22-letni Maksymilian Zawalski walczy o życie. Od kilku lat oddycha za pomocą respiratora. Częstochowianin został zakwalifikowany do leczenia komórkami macierzystymi. Kilka cykli już za nim. Potrzebne są jednak kolejne. Niestety są one niezwykle kosztowne i znacznie przewyższają możliwości finansowe rodziców Maksa.
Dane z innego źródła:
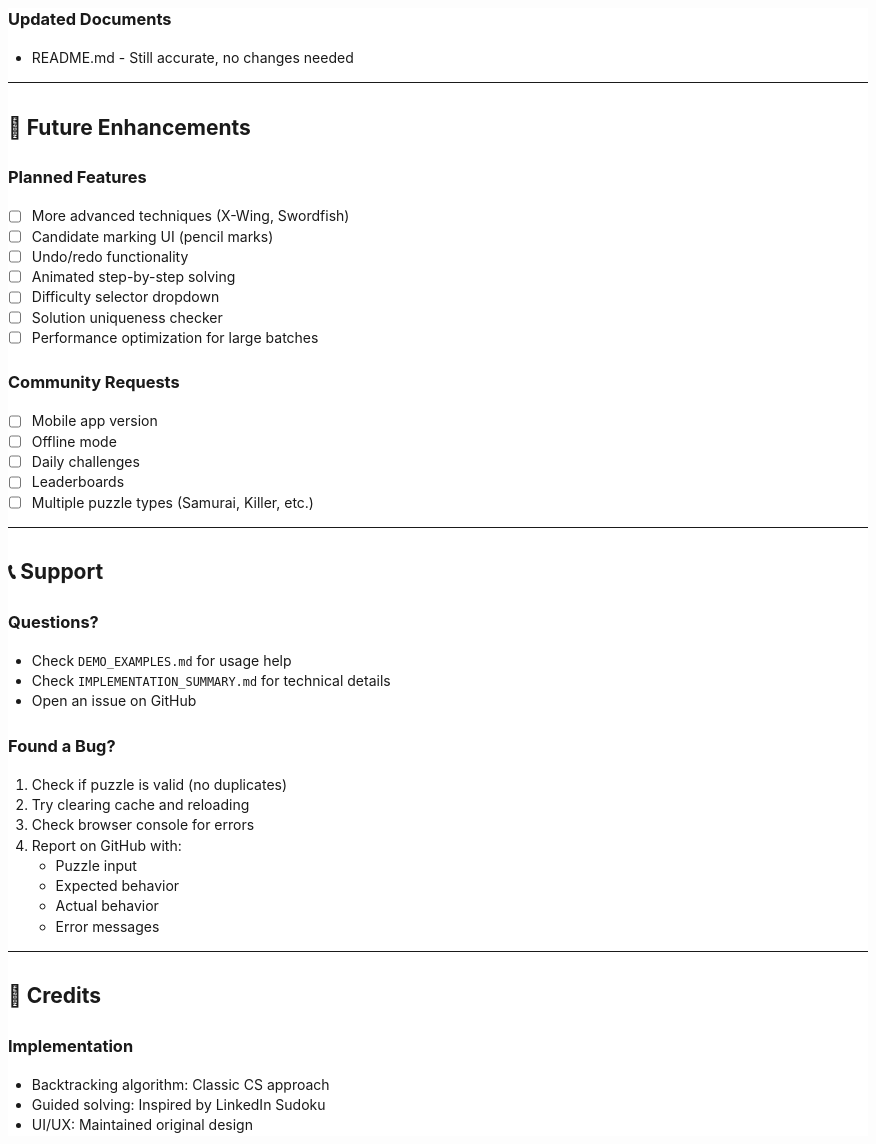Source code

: ### Updated Documents
- README.md - Still accurate, no changes needed

---

## 🔮 Future Enhancements

### Planned Features
- [ ] More advanced techniques (X-Wing, Swordfish)
- [ ] Candidate marking UI (pencil marks)
- [ ] Undo/redo functionality
- [ ] Animated step-by-step solving
- [ ] Difficulty selector dropdown
- [ ] Solution uniqueness checker
- [ ] Performance optimization for large batches

### Community Requests
- [ ] Mobile app version
- [ ] Offline mode
- [ ] Daily challenges
- [ ] Leaderboards
- [ ] Multiple puzzle types (Samurai, Killer, etc.)

---

## 📞 Support

### Questions?
- Check `DEMO_EXAMPLES.md` for usage help
- Check `IMPLEMENTATION_SUMMARY.md` for technical details
- Open an issue on GitHub

### Found a Bug?
1. Check if puzzle is valid (no duplicates)
2. Try clearing cache and reloading
3. Check browser console for errors
4. Report on GitHub with:
   - Puzzle input
   - Expected behavior
   - Actual behavior
   - Error messages

---

## 👏 Credits

### Implementation
- Backtracking algorithm: Classic CS approach
- Guided solving: Inspired by LinkedIn Sudoku
- UI/UX: Maintained original design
Maks choruje na dystrofię mięśniową typu Beckera. – Sam nie wiem, co jest trudniejsze. Samo mierzenie się z chorobą, czy życie ze świadomością jej ostateczności, z tym że nie ma na nią lekarstwa i że może być tylko gorzej. Ja z tą świadomością żyję od dziecka. Miałem 6 lat, poszedłem do zerówki. To w szkole zauważono, że nie chodzę tak jak inne dzieci, a po schodach wchodzę trzymając się poręczy obiema rączkami. Nie byłem w stanie nadążyć za innymi dziećmi, chociaż starałem się z całych sił. Pamiętam jak chodziłem z mamą po lekarzach, jak pobierano mi krew. Mama mnie uspokajała, ale wyczuwałem jej zdenerwowanie. Dzieci zawsze je czują – opowiada. Przestał chodzić, gdy miał 9 lat. Z czasem choroba odebrała mu władzę nad ciałem. Doprowadziła do nieodwracalnego zaniku mięśni. Gdy miał 16 lat w jego tchawicy wycięto dziurę i założono rurkę tracheostomijną. Nie mógł dalej oddychać samodzielnie, musiał być wspomagany przez respirator. Na początku tylko przez kilka godzin dziennie, obecnie przez cały czas. Całym światem Maksa stało się więc kilkanaście metrów kwadratowych pokoju. Wszystko co działo się poza tą przestrzenią mógł śledzić tylko na ekranie telewizora i komputera. Rówieśnicy Maksa marzą o samodzielności, a on? O tym by móc na chwilę opuścić łóżko, by nie być zależnym od respiratora… Jedyną szansą, by to zapewnić, była terapia komórkami macierzystymi. Dzięki zbiórce, którą wsparli ludzie dobrego serca, udało się to zrealizować. 22-latek potrzebuje 10 cykli. Na razie otrzymał 7. Dzięki nim stan Maksa poprawił się. Po raz pierwszy od siedmiu lat wyszedł na wózku na spacer… Ujrzał słońce, zobaczył coś poza sufitem własnego pokoju. W połowie października Maks powinien mieć kolejne podanie. Niestety, zabrakło funduszy. Rodzice 22-latka rozpoczęli dramatyczną walkę o jego życie. Leczenie ma szansę działać tylko wtedy, gdy nie będzie przerwy, gdy będzie kontynuowane. – Terapia komórkami to dla mnie jedyna szansa na to, by móc zrezygnować z respiratora. Codziennie myślę o tym swoim pierwszym samodzielnym oddechu. To moje największe marzenie i największy cel. Rokowania są pomyślne, ale bez waszej pomocy nie będę w stanie osiągnąć sukcesu – mówi. Zbiórka prowadzona jest za pośrednictwem strony www.siepomaga.pl/maks-z Można również wysłać smsa o treści S6622 pod numer 72365 (koszt 2.46 brutto).